Just like any other form of entity, a nonprofit corporation is recognized at both state and federal levels. At the state level, chapter 22 of the Texas Business Organizations Code (TBOC) covers essential aspects of structure and governance for nonprofit corporations. At the federal level, a nonprofit corporation can be recognized as an exempt organization under the provisions of section 501(a) of the Internal Revenue Code (IRC).
Of the twenty-nine forms of exempt organizations under the IRC, twenty-five are under section 501(c), one is under 501(d), and one is under 501(e). Other than 501(c)(3) charitable organizations, the most common are 501(c)(4) for civic leagues and social welfare organizations; 501(c)(6) for business leagues, sports leagues, and chambers of commerce; and 501(c)(7) for social and recreational clubs.
Chapter 17 in this manual largely covers nonprofit corporations under section 501(c)(3) that are tax-exempt for the following purposes: charitable, religious, educational, scientific, literary, testing for public safety, fostering national or international amateur sports competition, and preventing cruelty to children or animals. These types of entities are also known as “charitable organizations” and are the most popular and common form of exempt organization at the federal level because they typically allow donors to take tax deductions for charitable contributions.
PRACTICE TIP: Tax exemption under state and federal laws is not automatic with nonprofit corporation formation. Exemption must be applied for at both the state level (with the Texas Comptroller of Public Accounts) and the federal level after the corporation is approved by the secretary of state. Certain types of nonprofit corporations (for example, churches and religious places of worship, primary and secondary schools, and disaster relief organizations) may also apply for exemption from property taxes assessed by local taxing units such as cities, counties, and school districts.
Texas recognizes a nonprofit corporation as the only form of incorporated entity eligible for exemption under state law. An unincorporated association may also be recognized as a nonprofit; however, as the name implies, it is not a corporation and thus is outside the scope of this chapter.

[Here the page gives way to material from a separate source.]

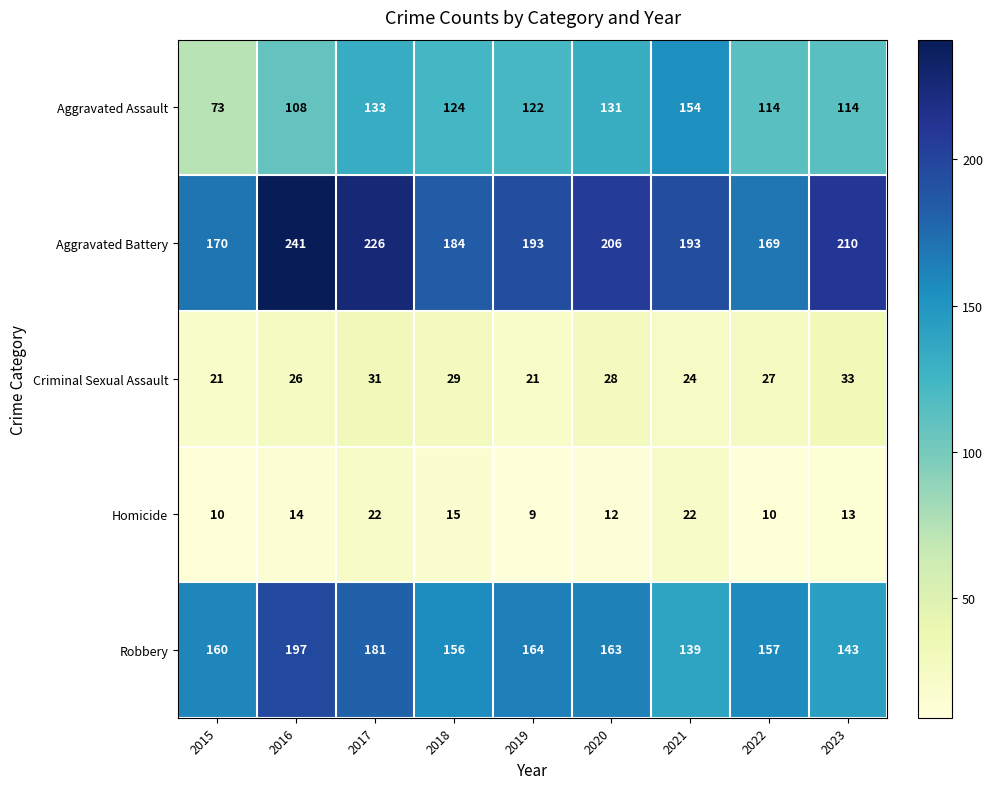

How many data points in Robbery are less than 160?

4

One important distinction between a nonprofit corporation and any other form of entity (for example, a corporation, limited liability company, or limited partnership) is that the nonprofit corporation does not allow any part of its income to be distributable to any members, directors, or officers (see the definition of “nonprofit corporation” under section 22.001 of the TBOC). No persons may own any equity in a nonprofit corporation, and there is no “owner” of a nonprofit corporation beyond the concept of a “public benefit” for a particular purpose set out in the corporation’s governing documents. In fact, dividends are expressly prohibited for a nonprofit corporation under section 22.053 of the TBOC.
On the other hand, a nonprofit corporation is permitted to pay compensation to its directors, officers, employees, and other persons, as long as such compensation is reasonable. Further, a nonprofit corporation is allowed to confer benefits to the corporation's members in conformity with the corporation’s purposes (for example, prayer space, intangible religious benefits to members of a church or similar place of worship, or access to educational resources to students). Special rules permit liquidating distributions to members upon dissolution, particularly to members that are 501(c)(3) nonprofit corporations themselves.

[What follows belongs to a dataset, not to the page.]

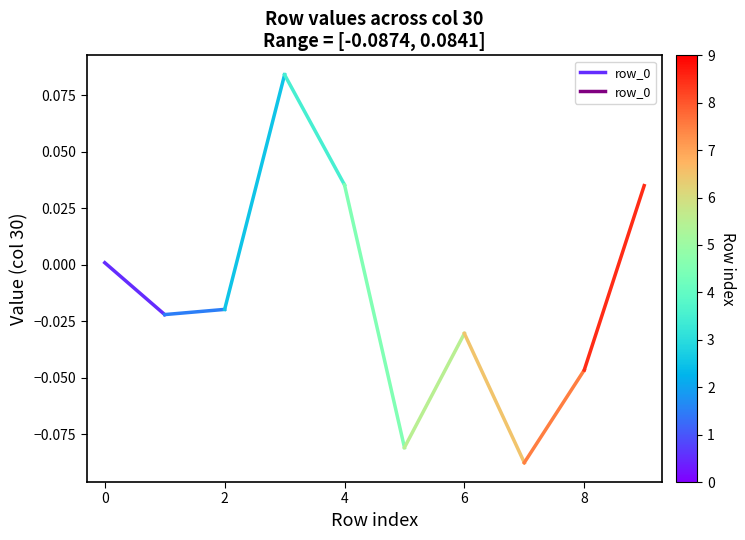

Count the number of data series in this chart.

1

PRACTICE TIP: “Nonprofit” corporation is a bit of a misnomer. It is not that these forms of entities do not make a “profit” in a financial sense from their operations or investments—it is just that those profits are not distributed to any person, except in the form of reasonable compensation and benefits for exempt purposes. Some of the wealthiest entities in the United States are nonprofit corporations (for example, churches with property holdings and private schools and universities). Note, however, that profit earned through the “commercial business” of a nonprofit corporation may be subject to unrelated business income tax at rates similar to those levied on for-profit corporations.
A nonprofit corporation is governed by its board of directors. Under Texas law, a nonprofit must have a minimum of three directors. The board is appointed and maintained from the formation of the corporation throughout its setup, growth, and maintenance until its dissolution. The board is assisted by officers; a nonprofit corporation in Texas must have a president, secretary, and treasurer at a minimum, and the president and secretary have to be separate persons.
Some nonprofit corporations allow for one or more classes of members that are typically empowered to elect all or some of the directors and officers. See Tex. Bus. Orgs. Code § 22.151. Some nonprofit corporations do not have provisions for members, and thus the board of directors is empowered to increase, decrease, or replace board members or to fill vacancies on the board. Voting can be done by single vote for each position, or even cumulatively if set out in the corporation’s governing documents.
PRACTICE TIP: It is important that the founders of a nonprofit corporation consider from the outset whether the entity will have members. While this decision can be changed, doing so later requires a higher threshold of votes, and the entity must file an amendment with the secretary of state to recognize the change. In addition, provisions should be included for selecting replacement candidates as soon as possible after seats become available.